Photo of Mr Winston Churchill Mr Winston Churchill , Epping

Of course, it would be an innovation for us to adopt the position that if a Debate took place in Australia, we must necessarily have a Debate on the same day here. It would in a sense be an intrusion on their perfectly separate and independent rights of government under the Statute of Westminster. At the same time there would be obvious inconveniences in Debates on these matters taking place piecemeal. We are in the very closest touch with the Dominion Ministers and Governments, not only in Australia, but in New Zealand, and also in Canada and South Africa. Certainly an effort will be made, as far as possible, without the slightest prejudice to independent and separate action, to arrange these Debates. I asked when the Australian Parliament was likely to meet, and, according to information I received just before I came into the House, it is unlikely to assemble before the first week in May, and, of course, the Debate would not take place until the end of that week. I give that information under all reserve.

Photo of Mr Edgar Granville Mr Edgar Granville , Eye

In view of the statement of the Australian Prime Minister two days ago, is there any reason, as people in this country also have a great interest in that theatre of war, why a similar statement should not be made here?

Photo of Mr Winston Churchill Mr Winston Churchill , Epping

I have been considering whether I might not make some statement of a general character, but I have been anxious to make sure, if I were to do so, that I should not be treating the House with disrespect if I suggested that a Debate on the matter should be postponed to a later occasion. If I could say anything helpful on the matter in the interval, not, of course, going into the controversial aspect, I feel that perhaps the House would give me that latitude.

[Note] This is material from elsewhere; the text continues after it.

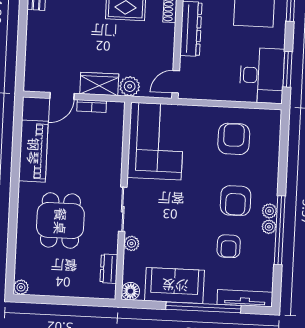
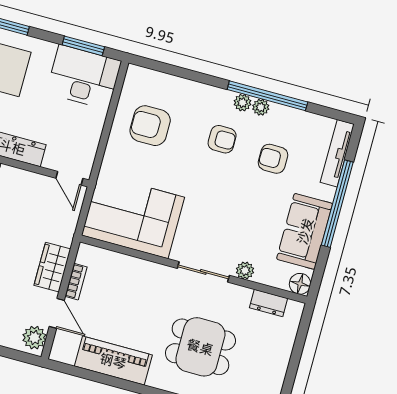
plant: (130, 86) -> (34, 338), moved
armchair: (236, 201) -> (222, 139), width x0.72, depth x0.72
armchair: (229, 246) -> (273, 159), turned 180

Photo of Commander Sir Archibald Southby Commander Sir Archibald Southby , Epsom

Will the right hon. Gentleman bear in mind that, in view of the gravity of recent events, the public would prefer that a Debate should take place in Public rather than in Secret Session?

Photo of Mr Winston Churchill Mr Winston Churchill , Epping

Yes, but do not let us lose our sense of proportion about the gravity of recent events.